Steven Dyson, Chairman of the Board of Acelity and Partner at Apax Partners, said, “We are proud of our close work with management to successfully transform KCI through a range of growth initiatives, including an M&A program, that enhanced the Company’s strategic direction. We believe the business will have a great future with 3M. Lastly, we are grateful for the opportunity to have joined in this highly successful investment with CPPIB and PSP, two long-standing investors in the Apax Funds.”

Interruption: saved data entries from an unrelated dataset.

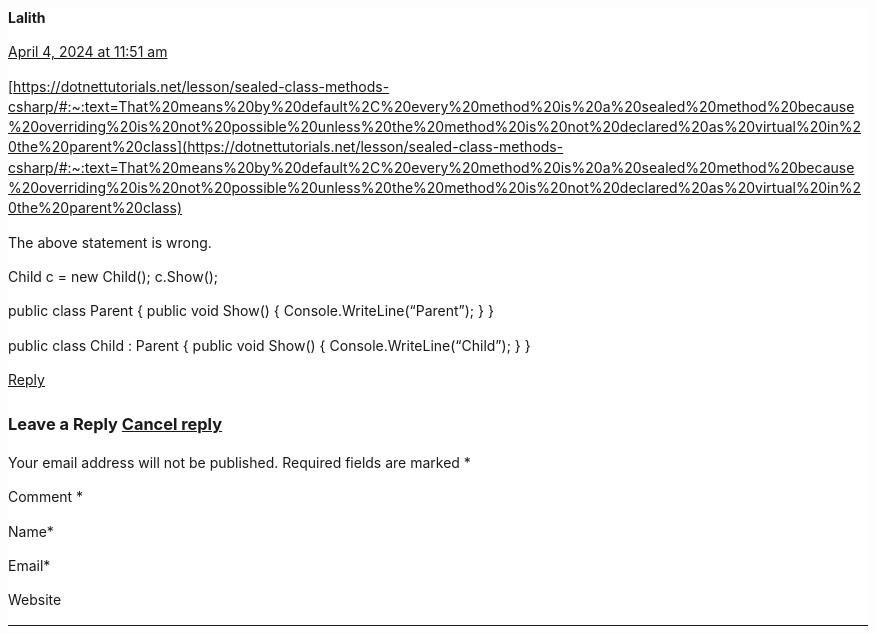 **Lalith**

[April 4, 2024 at 11:51 am](https://dotnettutorials.net/lesson/sealed-class-methods-csharp/#comment-4984)

[https://dotnettutorials.net/lesson/sealed-class-methods-csharp/#:~:text=That%20means%20by%20default%2C%20every%20method%20is%20a%20sealed%20method%20because%20overriding%20is%20not%20possible%20unless%20the%20method%20is%20not%20declared%20as%20virtual%20in%20the%20parent%20class](https://dotnettutorials.net/lesson/sealed-class-methods-csharp/#:~:text=That%20means%20by%20default%2C%20every%20method%20is%20a%20sealed%20method%20because%20overriding%20is%20not%20possible%20unless%20the%20method%20is%20not%20declared%20as%20virtual%20in%20the%20parent%20class)

The above statement is wrong.

Child c = new Child();
c.Show();

public class Parent
{
public void Show()
{
Console.WriteLine(“Parent”);
}
}

public class Child : Parent
{
public void Show()
{
Console.WriteLine(“Child”);
}
}

[Reply](https://dotnettutorials.net/lesson/sealed-class-methods-csharp//#comment-4984)

### Leave a Reply [Cancel reply](/lesson/sealed-class-methods-csharp/#respond)

Your email address will not be published. Required fields are marked \*

Comment \* 

Name\*

Email\*

Website

---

“CPPIB is pleased to have supported KCI’s delivery of medical devices and products that benefit millions of patients around the world. During our investment, the company helped restore lives with the launch of innovative solutions and expansion into new geographies,” said Ryan Selwood, Managing Director, Head of Direct Private Equity, CPPIB.
“We are proud to have supported KCI and its management team during its exciting transformation journey, in partnership with Apax and CPPIB,” said Simon Marc, Managing Director and Head of Private Equity, PSP Investments. “KCI has successfully invested into novel organic growth initiatives and we are confident about its continued growth prospects with 3M.”
The transaction will be effected through the sale of Acelity, Inc., a direct wholly-owned subsidiary of Acelity L.P. Inc., and is expected to close in the second half of 2019, subject to customary closing conditions and regulatory approvals.
JP Morgan and Goldman Sachs are acting as financial advisors to the consortium. Simpson Thacher & Bartlett LLP and Jackson Walker LLP are acting as legal advisors to the consortium.